Academic reviews consistently conclude that current mitigation measures fall short, and that achieving Paris-aligned emissions trajectories will likely require:

  • Capping or reducing total aviation demand, especially frequent flying;

  • Strong regulation and investment to shift transport and accommodation to low-carbon energy;

  • Addressing equity, so high-emitting travelers shoulder more of the burden.

13. Tourism, climate risk, and long-term economics

It’s easy to frame tourism only as a cause of climate change, but it’s also highly vulnerable to climate impacts:

  • Rising temperatures and extreme heat make many traditional summer destinations uncomfortable or unsafe.

  • Sea-level rise threatens beaches, coastal resorts, and low-lying islands.

  • Wildfires, floods, and storms can devastate tourist regions and infrastructure.

From a purely economic standpoint, the sector must now weigh:

  1. Short-term gains from continued volume growth against

  2. Long-term risks: physical damage, reputational harm, and potential future policies that could sharply increase the cost of high-carbon travel.

For example, industry projections presented at aviation conferences suggest that meeting net-zero goals could require trillions of dollars of investment, largely in SAF and new aircraft, with ticket prices rising substantially by 2050 if costs are passed to consumers.

That means business-as-usual tourism growth is not just a climate risk, but an economic gamble.
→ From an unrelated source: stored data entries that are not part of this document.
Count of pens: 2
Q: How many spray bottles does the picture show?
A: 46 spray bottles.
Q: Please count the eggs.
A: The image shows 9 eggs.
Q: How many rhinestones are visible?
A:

14. What a lower-carbon tourism system could look like

Putting all this together, a climate-aligned future for tourism likely includes:

  • Fewer but longer trips:

    • Instead of multiple short city-break flights, people take one longer holiday, staying longer at the destination.

    • This spreads the flight emissions over more days and spending.
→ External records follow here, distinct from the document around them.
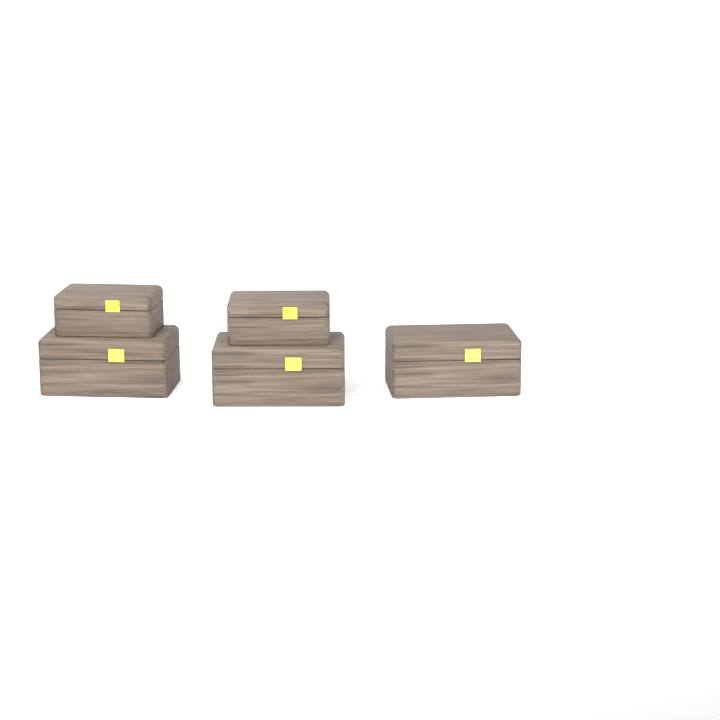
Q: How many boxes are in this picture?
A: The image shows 5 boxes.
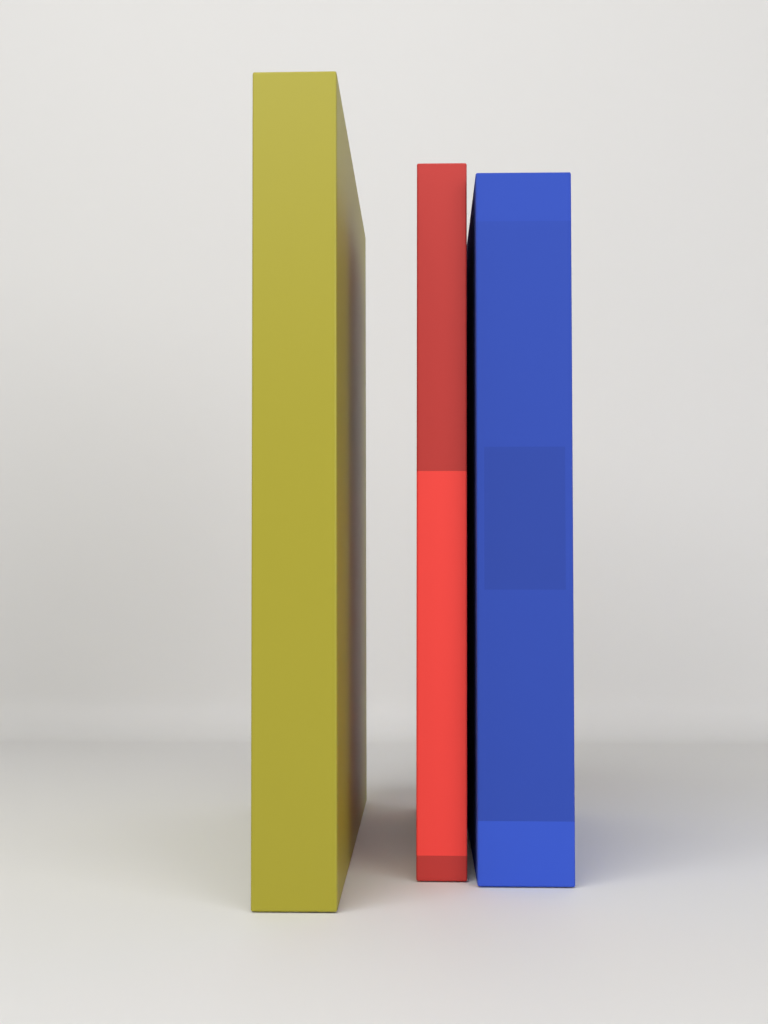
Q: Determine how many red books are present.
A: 1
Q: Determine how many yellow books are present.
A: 1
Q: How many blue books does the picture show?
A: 1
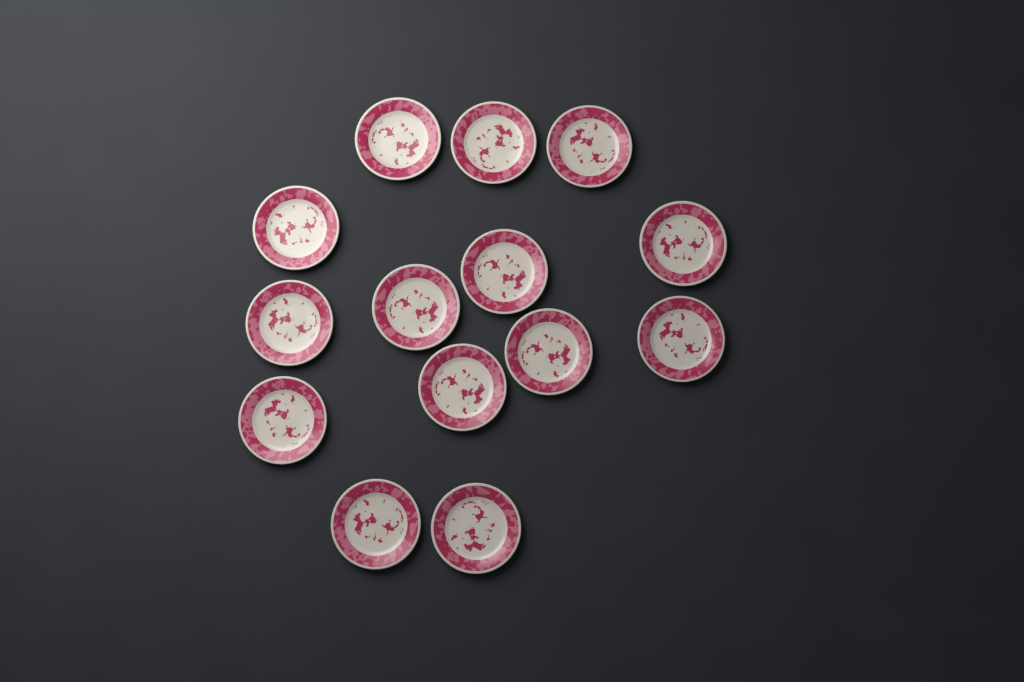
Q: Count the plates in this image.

  • Mode shifting for short and medium distances:

    • High-speed rail and electric buses becoming the default where available.
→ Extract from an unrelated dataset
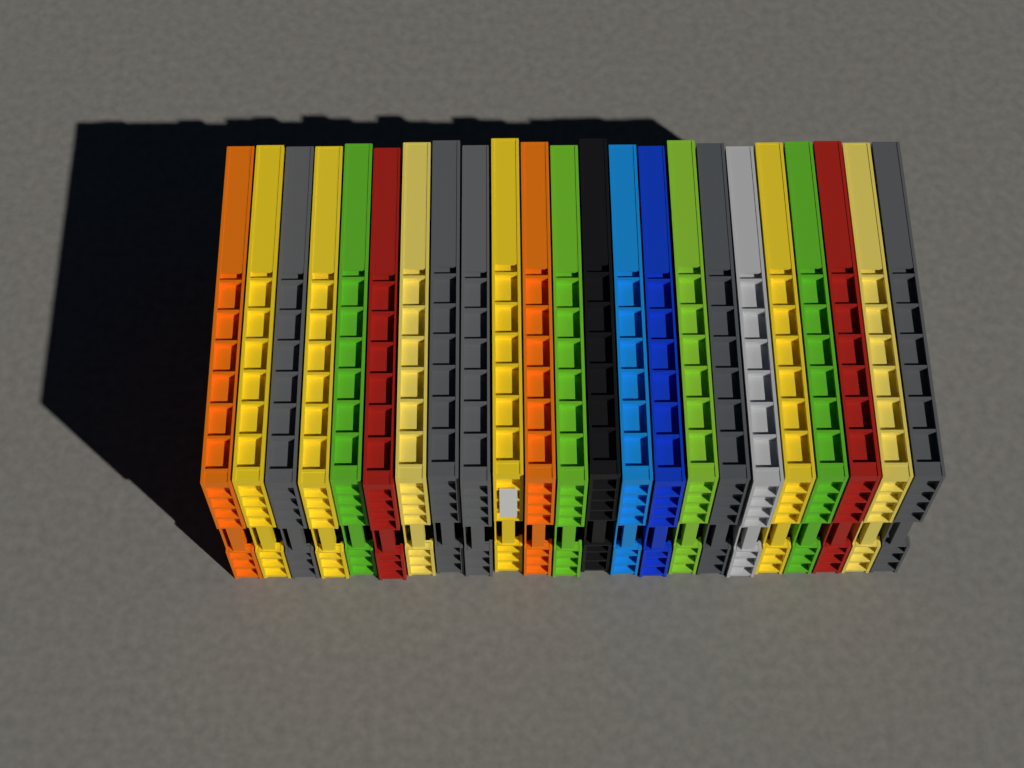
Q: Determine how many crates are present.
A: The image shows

    • Policies and pricing that make flying the last resort, not the first.

  • Electrified, efficient accommodations:

    • New hotels and resorts designed as near-zero-carbon buildings, with renewables and efficient systems.

    • Older stock progressively retrofitted.

  • Richer experiences, not just higher volumes:

    • Destinations focusing on value per visitor rather than headcount.

    • Policies to limit over-tourism and cruise dependence where local ecosystems and communities are stressed.

  • Fairer distribution of emissions:

    • Stronger constraints—and higher costs—on ultra-emitting activities like private jets and luxury cruises.

    • Climate finance and technology transfer to help tourism-dependent developing countries decarbonize.

15. Conclusion: travel in an age of carbon budgets

Global tourism is not a marginal footnote in climate math. At nearly one-tenth of global greenhouse gas emissions, with a footprint that was growing faster than the world economy before COVID, it is a core part of the climate problem—and therefore the solution.

The pandemic offered a stark demonstration: when travel stopped, emissions fell sharply. But the rebound since 2022 shows that without structural change, tourism will simply return to—and then exceed—its previous emissions trajectory.

The good news is that many of the tools to decarbonize tourism already exist:

  • Cleaner aircraft and fuels, smarter operations, and rail alternatives.

  • Efficient, renewable-powered buildings and sustainable food systems.

  • Policy frameworks from UN Tourism, the Intergovernmental Panel on Climate Change (IPCC), and national governments that outline 1.5°C-aligned pathways.

The harder part is choosing to use them at the speed and scale required, and accepting that truly sustainable travel may mean:

  • Flying less often,

  • Paying more when we do fly, and

  • Designing tourism systems that prioritize climate and community health alongside economic growth.

In the coming decades, the question won’t be whether we travel, but how—and how much—in a world that is finally treating carbon as a finite resource.